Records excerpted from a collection

▽

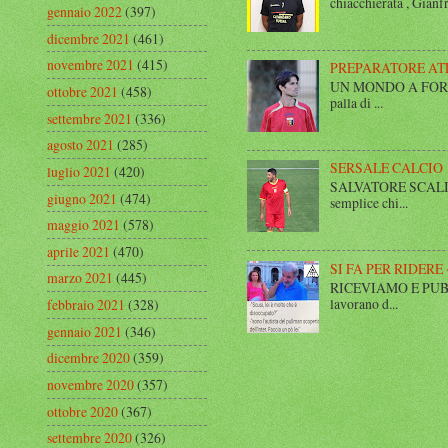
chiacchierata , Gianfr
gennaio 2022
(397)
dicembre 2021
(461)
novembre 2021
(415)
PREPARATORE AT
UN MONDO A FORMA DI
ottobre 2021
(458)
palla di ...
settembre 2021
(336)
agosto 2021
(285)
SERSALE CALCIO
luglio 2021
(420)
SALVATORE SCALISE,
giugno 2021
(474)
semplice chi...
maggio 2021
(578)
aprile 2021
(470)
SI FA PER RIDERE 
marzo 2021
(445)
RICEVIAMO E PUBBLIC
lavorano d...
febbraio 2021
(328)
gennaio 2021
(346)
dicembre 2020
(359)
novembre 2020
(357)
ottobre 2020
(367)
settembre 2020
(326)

△
▽

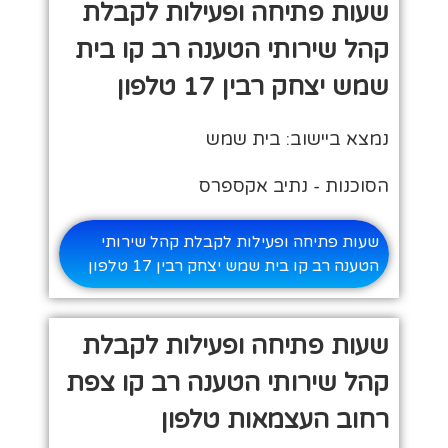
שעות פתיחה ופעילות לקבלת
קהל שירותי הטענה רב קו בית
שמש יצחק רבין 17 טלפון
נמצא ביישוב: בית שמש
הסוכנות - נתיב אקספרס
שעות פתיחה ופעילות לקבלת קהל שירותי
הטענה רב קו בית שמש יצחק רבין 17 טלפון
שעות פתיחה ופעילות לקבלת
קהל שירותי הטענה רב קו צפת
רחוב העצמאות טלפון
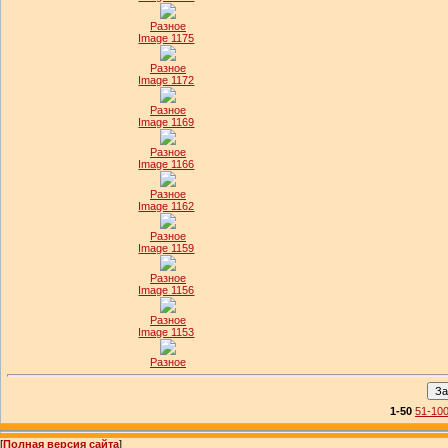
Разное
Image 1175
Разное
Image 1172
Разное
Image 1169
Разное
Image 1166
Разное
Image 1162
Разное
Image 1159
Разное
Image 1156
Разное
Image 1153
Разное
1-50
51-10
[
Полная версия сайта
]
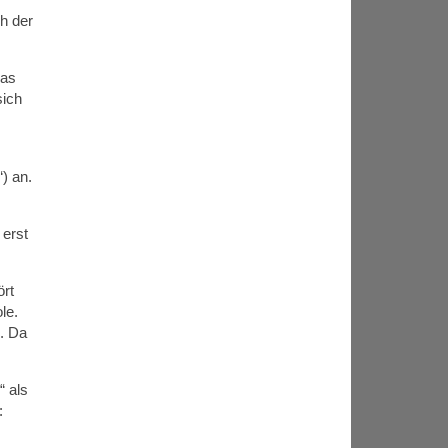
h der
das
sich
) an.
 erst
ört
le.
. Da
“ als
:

△

WORK TASK: Every line above that holds the word "טלפון" needs to be copied.

EXERCISE SOLUTION:
שמש יצחק רבין 17 טלפון
הטענה רב קו בית שמש יצחק רבין 17 טלפון
רחוב העצמאות טלפון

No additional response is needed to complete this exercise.